As early as 2005, Peter Rodgers introduced the term "Micro-Web-Services" during a presentation at the Web Services Edge conference. The architectural style name was really adopted in 2012.
Kubernetes democratized the architectural approach. The two big players in this field are Spring Cloud and Kubernetes
A typical micro-services infrastructure architecture would be as follows:
8.1. Micro-services discussion
Ask yourself : do you need microservices ?
- Microservices are NOT Big Data !. In Big Data Analytics, one needs to scale the processing linearly with the storage. Hadoop and for instance Spark with Mesos on ElasticSearch are designed for that very key aspect to be respected: co-local processing optimization. Micro-services are not designed for this. The scaling approach in micro-services is at the component / service level. Heavy resources consuming services are scaled widely while light services run typically on a few nodes mostly for high-availability concerns.
- You don’t need microservices or Kubernetes to benefit from Docker. Docker is a tremendous way to package and deploy applications as a whole or individual application components. Unless you need horizontal scalability and high-availability, you might not need Kubernetes or a micro-services infrastructure.
- You’re not scaling anything with synchronous calls. This is essential. A fundamental element in the design of a micro-services architecture resides in the usage of asynchronous calls as the communication paradigm. Think of it. If services call each others using synchronous calls, then scaling them is useless since they will all synchronize with the slowest of them.
As a consequence, don’t do microservices unless:
- You need independent service-level scalability (vs. storage / processing scalability - Big Data).
- You need a strong SOA - Service-Oriented Architecture.
- You need independent services lifecycle management.
There are various challenges to be accounted when implementing micro-services:
- Distributed caching vs reloading the world all over again. If every service is a fully independent application, then all the reference and master data need to be reloaded all over again by all services. This needs to be accounted and distributed caching needs to be considered.
- Not all applications are fit for asynchronous communications. Some applications require fundamentally synchronous calls.
Identifying the proper granularity for services.
- Enterprise architecture view is too big
- Application architecture view is too fine
- Data consistency without distributed transactions. Applications need to be designed with this in mind.
Weighting the overall memory and performance waste.
- A Spring boot stack + JVM + Linux Docker base for every single service ?
- HTTP calls in between layers ?
We went a long way in this article, from the web giants and their needs to scale their information systems horizontally, the reasons behind it and the challenges this implies, down to Micro-services and the scaling of individual Information Systems components.
The Web giants needs were really related initially to their massive amount of data to be manipulated and the need to scale the processing linearly with the storage distribution. Nowadays, cloud computing and SaaS - Software As A Service on the cloud form somehow a different needs.
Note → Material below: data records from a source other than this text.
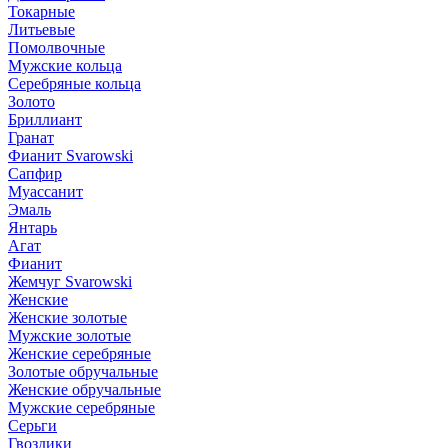
Токарные
Литьевые
Помолвочные
Мужские кольца
Серебряные кольца
Золото
Бриллиант
Гранат
Фианит Svarowski
Сапфир
Муассанит
Эмаль
Янтарь
Агат
Фианит
Жемчуг Svarowski
Женские
Женские золотые
Мужские золотые
Женские серебряные
Золотые обручальные
Женские обручальные
Мужские серебряные
Серьги
Гвоздики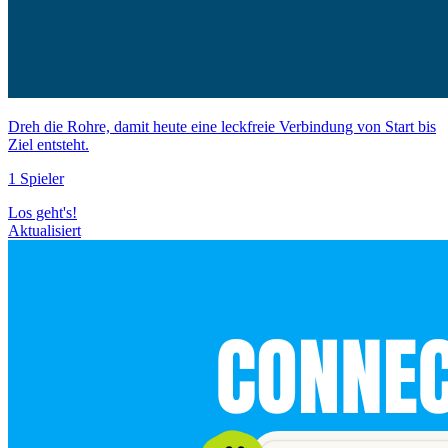
Dreh die Rohre, damit heute eine leckfreie Verbindung von Start bis
Ziel entsteht.
1 Spieler
Los geht's!
Aktualisiert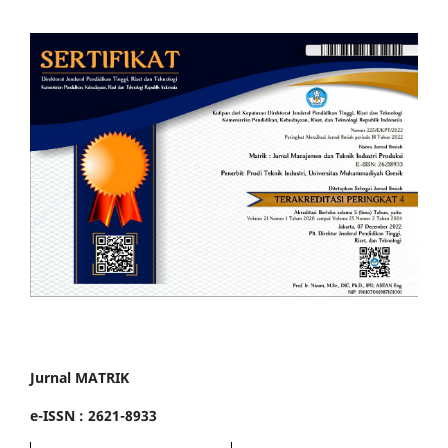
Jurnal MATRIK
e-ISSN : 2621-8933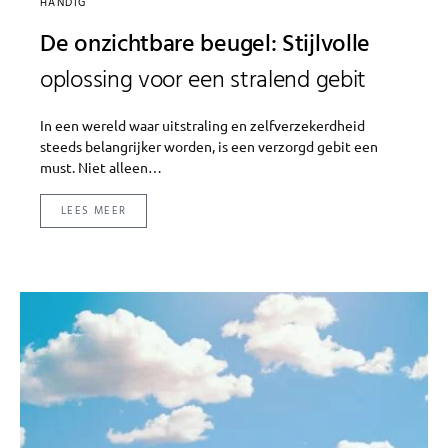
HANDIG
De onzichtbare beugel: Stijlvolle
oplossing voor een stralend gebit
In een wereld waar uitstraling en zelfverzekerdheid
steeds belangrijker worden, is een verzorgd gebit een
must. Niet alleen…
LEES MEER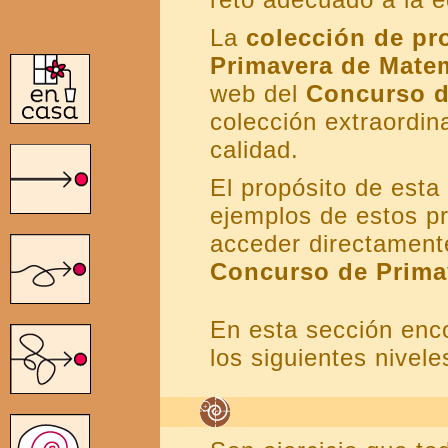
La
colección de pr
Primavera de Mate
web del
Concurso d
colección extraordin
calidad.
El propósito de est
ejemplos de estos p
acceder directament
Concurso de Prima
En esta sección enco
los siguientes nivele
Initial Big Data technologies were really oriented towards Data Analytics use cases and the Analytical Information System space. Later technologies, namely NoSQL / NewSQL and now Kubernetes and micro-services are much more oriented towards scaling or deploying on the cloud Operational Information System components
The Strong frontier between Operational IS and Analytical IS will tend to vanish in the future.
Increasingly, in Hadoop 3 with YARN able to manage and deploy docker containers, Hadoop is not so strictly limited to the Analytical IS.
On the other side, Kubernetes make it increasingly feasible to scale heavy data analytics applications as well.
Even today NoSQL, Streaming, Lambda and Kappa architectures are increasingly overflowing to the Operational IS and as such provide a common ground for operational processes and analytical processes.